I have found a lot of question on a similar topic but they didn't help me to solve my problem.
Using :
- Linux Ubuntu 14.04
- python 3.4
- zmq : 4.0.4 // pyZMQ 14.3.1
TL;DR
Receiver queue in ZMQ SUB socket is growing indefinitely even after HWM are set. This happen when subscriber is slower than publisher. What can I do to prevent it ?
Background
I work in the human computer interaction filed. We have a huge code base to control the mouse cursor, this kind of things. I wanted to "break it" in several module, communicating with ZMQ. It must have as little latency as possible, but dropping (losing) messages is not that important.
An other interesting aspect is the possibility to add "spies" between the nodes. Thus the PUB/SUB sockets seems to be the most adequate.
Something like this :
+----------+ +-----------+ +------------+
| | PUB | | PUB | |
| Input | +----+------> | Filter | +----+------> | Output |
| | | SUB | | | SUB | |
+----------+ v +-----------+ v +------------+
+-----+ +-----+
|Spy 1| |Spy 2|
+-----+ +-----+
Problem
Everything works fine, except when we add the spies. If we add a spy doing "heavy stuff" like real time visualisations with matplotlib we notice an increasing latency in the plots. IE : on the graph above, filter and output are fast, no latency is seen, but on Spy 2, latency can reach 10 min after running 20 min (!!)
It looks like the queue on the receiver grows indefinitely. We investigated the High Water Mark (HWM) functionalities of ZMQ to set it low to drop older messages, but nothing changed.
Minimal code
Architecture :
+------------+ +-------------+
| | PUB | |
| sender | -------------> | receiver |
| | SUB| |
+------------+ +-------------+
The receiver is a slow receiver (acting as a spy in the first graph)
Code :
Sender.py
import time
import zmq
ctx = zmq.Context()
sender = ctx.socket(zmq.PUB)
sender.setsockopt(zmq.SNDBUF, 256)
sender.set_hwm(10)
sender.bind('tcp://127.0.0.1:1500')
print(zmq.zmq_version()) ## 4.0.4
print(zmq.__version__) ## 14.3.1
print(sender.get_hwm()) ## 10
i = 0
while True:
mess = "{} {}".format(i, time.time())
sender.send_string(mess)
print("Send : {}".format(mess))
i+= 1
receiver.py:
import time
import zmq
ctx = zmq.Context()
front_end = ctx.socket(zmq.SUB)
front_end.set_hwm(1)
front_end.setsockopt(zmq.RCVBUF, 8)
front_end.setsockopt_string(zmq.SUBSCRIBE, '')
front_end.connect('tcp://127.0.0.1:1500')
print(zmq.zmq_version()) ## 4.0.4
print(zmq.__version__) ## 14.3.1
print(front_end.get_hwm()) ## 1
while True:
mess = front_end.recv_string()
i, t = mess.split(" ")
mess = "{} {}".format(i, time.time() - float(t))

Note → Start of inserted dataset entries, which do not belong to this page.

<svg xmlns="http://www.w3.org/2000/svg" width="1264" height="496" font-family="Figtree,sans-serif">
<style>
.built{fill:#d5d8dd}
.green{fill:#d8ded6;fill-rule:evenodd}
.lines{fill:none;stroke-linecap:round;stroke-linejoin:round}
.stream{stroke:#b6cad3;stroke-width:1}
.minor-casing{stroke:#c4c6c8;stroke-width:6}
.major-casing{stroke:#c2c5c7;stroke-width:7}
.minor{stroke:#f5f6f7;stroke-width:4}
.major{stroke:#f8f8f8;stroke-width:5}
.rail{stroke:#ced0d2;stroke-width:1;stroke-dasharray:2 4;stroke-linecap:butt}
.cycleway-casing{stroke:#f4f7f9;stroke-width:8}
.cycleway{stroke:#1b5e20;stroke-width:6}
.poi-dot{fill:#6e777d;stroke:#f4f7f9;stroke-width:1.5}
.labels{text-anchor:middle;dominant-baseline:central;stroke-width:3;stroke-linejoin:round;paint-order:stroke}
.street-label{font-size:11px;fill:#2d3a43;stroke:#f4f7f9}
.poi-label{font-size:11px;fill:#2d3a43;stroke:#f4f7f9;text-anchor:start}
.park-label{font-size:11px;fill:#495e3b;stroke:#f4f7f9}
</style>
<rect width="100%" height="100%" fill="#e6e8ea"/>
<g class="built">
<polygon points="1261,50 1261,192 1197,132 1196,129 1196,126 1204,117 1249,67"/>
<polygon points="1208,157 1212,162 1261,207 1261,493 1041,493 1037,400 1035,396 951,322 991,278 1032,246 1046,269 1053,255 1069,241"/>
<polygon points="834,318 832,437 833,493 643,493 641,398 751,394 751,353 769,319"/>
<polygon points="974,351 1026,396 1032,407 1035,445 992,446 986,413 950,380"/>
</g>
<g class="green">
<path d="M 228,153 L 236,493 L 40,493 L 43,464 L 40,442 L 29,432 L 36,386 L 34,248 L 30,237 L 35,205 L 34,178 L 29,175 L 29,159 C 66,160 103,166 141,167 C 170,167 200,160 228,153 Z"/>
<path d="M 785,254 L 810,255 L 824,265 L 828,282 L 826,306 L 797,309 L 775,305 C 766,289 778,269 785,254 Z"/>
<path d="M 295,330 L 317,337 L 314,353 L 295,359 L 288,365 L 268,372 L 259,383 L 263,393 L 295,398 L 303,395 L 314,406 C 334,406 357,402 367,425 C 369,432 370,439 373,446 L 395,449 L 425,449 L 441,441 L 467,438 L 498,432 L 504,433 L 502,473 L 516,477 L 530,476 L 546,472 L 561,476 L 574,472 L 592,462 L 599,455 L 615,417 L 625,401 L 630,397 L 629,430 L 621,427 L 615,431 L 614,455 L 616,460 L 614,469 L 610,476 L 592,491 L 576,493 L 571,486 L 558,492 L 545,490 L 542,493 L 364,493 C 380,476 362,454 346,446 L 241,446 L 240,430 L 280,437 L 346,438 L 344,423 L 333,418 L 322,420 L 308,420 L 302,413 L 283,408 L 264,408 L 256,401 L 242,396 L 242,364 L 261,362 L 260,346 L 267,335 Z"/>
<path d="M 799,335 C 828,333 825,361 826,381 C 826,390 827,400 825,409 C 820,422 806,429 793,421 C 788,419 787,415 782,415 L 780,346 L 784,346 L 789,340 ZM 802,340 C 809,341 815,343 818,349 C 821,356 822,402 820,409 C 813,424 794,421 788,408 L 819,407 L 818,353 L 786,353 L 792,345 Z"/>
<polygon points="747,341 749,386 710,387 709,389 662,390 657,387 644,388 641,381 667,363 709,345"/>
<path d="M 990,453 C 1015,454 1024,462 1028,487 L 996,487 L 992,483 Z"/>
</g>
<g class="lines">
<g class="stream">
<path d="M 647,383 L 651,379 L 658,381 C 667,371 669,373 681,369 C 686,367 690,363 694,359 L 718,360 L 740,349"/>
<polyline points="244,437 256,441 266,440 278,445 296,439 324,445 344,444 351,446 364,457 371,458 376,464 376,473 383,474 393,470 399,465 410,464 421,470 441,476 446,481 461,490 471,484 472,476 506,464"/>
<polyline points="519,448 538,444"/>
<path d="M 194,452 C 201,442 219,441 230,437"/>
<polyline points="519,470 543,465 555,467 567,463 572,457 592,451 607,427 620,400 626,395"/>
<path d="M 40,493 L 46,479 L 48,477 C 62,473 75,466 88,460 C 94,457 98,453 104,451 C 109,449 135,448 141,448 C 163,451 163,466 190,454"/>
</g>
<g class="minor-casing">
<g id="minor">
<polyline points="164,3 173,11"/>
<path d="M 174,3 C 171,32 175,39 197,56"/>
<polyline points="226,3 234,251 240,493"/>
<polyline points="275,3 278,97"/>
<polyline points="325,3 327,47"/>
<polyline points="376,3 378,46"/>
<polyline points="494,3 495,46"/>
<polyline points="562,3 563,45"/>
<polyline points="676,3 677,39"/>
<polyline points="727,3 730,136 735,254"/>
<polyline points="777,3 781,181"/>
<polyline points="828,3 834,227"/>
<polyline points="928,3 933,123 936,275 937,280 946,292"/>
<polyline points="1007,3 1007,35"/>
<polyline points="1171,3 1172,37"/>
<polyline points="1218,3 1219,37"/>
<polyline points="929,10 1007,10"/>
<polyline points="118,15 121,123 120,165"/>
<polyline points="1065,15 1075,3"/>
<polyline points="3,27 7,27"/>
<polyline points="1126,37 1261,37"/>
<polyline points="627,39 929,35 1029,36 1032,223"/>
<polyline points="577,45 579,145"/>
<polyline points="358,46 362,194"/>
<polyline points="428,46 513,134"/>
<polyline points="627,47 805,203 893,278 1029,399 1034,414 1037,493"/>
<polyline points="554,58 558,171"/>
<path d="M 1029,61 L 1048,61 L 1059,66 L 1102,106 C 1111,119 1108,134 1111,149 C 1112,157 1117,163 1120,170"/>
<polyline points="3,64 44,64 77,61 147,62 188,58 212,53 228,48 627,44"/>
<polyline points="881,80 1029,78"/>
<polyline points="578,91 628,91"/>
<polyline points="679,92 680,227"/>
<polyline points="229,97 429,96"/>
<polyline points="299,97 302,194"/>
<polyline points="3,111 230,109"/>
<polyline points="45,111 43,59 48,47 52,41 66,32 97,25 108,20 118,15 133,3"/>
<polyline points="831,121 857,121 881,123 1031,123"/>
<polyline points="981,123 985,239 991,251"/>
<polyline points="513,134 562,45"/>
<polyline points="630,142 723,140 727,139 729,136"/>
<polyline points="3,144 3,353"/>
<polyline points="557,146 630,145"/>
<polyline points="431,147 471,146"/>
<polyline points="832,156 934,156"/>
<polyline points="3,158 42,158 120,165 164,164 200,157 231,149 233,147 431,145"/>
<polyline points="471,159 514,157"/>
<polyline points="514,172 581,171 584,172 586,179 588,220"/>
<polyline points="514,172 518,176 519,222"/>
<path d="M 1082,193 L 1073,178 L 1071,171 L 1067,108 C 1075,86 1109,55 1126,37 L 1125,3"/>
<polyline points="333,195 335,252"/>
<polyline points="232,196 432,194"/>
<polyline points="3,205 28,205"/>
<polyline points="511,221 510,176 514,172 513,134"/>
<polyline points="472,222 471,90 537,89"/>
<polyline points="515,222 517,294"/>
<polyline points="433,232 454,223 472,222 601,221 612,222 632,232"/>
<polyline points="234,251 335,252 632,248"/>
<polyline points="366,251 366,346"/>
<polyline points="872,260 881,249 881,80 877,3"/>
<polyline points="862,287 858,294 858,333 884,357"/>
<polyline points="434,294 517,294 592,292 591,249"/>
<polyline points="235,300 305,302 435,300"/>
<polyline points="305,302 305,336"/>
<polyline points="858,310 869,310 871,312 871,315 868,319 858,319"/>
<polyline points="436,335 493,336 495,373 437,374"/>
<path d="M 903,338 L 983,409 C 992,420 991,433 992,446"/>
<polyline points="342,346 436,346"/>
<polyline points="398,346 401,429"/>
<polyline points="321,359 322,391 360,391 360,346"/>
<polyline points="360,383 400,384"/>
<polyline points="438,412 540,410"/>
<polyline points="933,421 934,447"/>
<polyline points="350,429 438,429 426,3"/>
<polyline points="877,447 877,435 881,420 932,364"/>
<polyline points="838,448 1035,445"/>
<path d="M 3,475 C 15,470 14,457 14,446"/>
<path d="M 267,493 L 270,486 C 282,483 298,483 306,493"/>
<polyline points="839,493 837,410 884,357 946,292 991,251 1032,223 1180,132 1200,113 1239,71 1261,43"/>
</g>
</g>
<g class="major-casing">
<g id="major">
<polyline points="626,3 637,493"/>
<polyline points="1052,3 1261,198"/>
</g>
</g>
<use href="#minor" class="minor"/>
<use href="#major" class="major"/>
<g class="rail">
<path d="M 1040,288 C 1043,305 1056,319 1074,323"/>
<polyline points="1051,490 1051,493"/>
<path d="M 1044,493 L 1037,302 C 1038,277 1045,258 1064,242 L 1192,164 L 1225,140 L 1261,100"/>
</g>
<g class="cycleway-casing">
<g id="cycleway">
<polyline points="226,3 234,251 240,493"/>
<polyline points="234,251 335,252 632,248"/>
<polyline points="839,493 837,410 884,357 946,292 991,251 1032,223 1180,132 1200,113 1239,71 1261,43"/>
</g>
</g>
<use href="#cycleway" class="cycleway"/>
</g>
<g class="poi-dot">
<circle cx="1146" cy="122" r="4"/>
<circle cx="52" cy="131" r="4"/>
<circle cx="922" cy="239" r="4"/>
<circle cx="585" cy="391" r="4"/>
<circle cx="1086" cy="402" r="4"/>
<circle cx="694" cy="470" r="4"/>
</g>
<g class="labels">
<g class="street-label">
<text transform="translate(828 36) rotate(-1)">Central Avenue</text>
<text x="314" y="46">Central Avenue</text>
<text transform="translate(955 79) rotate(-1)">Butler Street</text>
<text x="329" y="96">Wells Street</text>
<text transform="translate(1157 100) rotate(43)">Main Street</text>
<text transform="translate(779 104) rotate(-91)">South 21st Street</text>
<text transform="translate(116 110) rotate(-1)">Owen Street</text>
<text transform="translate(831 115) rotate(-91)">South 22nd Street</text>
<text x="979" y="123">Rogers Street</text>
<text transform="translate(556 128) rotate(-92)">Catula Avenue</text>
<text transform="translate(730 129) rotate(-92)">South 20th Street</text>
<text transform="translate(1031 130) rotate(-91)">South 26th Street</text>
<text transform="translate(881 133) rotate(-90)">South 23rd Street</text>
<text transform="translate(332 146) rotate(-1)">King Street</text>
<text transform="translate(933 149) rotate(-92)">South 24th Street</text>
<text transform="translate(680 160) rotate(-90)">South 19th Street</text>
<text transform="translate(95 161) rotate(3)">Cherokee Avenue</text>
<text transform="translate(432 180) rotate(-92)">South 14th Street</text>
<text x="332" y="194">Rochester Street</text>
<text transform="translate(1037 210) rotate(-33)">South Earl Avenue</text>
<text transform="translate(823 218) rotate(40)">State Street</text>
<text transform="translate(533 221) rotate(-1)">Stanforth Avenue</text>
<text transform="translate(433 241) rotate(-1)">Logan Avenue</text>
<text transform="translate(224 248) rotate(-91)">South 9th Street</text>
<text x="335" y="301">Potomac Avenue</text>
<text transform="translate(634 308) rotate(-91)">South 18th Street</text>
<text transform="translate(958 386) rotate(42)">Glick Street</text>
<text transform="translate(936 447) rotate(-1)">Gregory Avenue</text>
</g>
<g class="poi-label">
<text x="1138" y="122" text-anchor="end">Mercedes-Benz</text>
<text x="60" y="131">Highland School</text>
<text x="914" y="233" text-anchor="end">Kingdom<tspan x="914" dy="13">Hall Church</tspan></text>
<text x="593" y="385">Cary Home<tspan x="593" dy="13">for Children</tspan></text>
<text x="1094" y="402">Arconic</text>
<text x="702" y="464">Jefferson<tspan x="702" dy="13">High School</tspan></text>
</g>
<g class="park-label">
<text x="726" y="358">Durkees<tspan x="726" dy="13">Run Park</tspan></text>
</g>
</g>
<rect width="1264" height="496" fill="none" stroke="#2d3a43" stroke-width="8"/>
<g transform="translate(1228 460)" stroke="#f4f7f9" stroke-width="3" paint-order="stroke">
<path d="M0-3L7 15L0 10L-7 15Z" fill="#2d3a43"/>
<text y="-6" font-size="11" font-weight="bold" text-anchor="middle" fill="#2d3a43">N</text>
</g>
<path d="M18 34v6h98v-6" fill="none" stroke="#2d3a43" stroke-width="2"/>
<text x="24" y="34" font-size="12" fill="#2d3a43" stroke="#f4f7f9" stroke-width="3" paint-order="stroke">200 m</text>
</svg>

print("received : {}".format(mess))
time.sleep(1) # slow
I don't think that this is a normal behaviour for ZMQ Pub/Sub. I tried to set the HWM in the receiver, in the subscriber, in both, but nothing changed.
What am I missing ?
Edit :
I don't think I was clear when I explained my problem. I made an implementation moving the mouse cursor. The input was the mouse cursor position send in ZMQ at 200Hz (with a .sleep( 1.0 / 200 )
), some processing was done and the mouse cursor position was updated (I don't have this sleep in my minimal example).
Everything was smooth, even when I launched the spies. The spies nevertheless had a growing latency (because of the slow processing). The latency doesn't appear in the cursor, at the end of the "pipeline".
I think the problem comes from the slow subscriber queuing the messages.
In my example, if we kill the sender and let the receiver alive, messages will continue to be displayed until all (?) the submitted messages are displayed.
The spy is plotting the position of the cursor to provide some feedback, it is still very inconvenient to have such a lag... I just want to get the last message sent, this is why I tried to lower the HWM.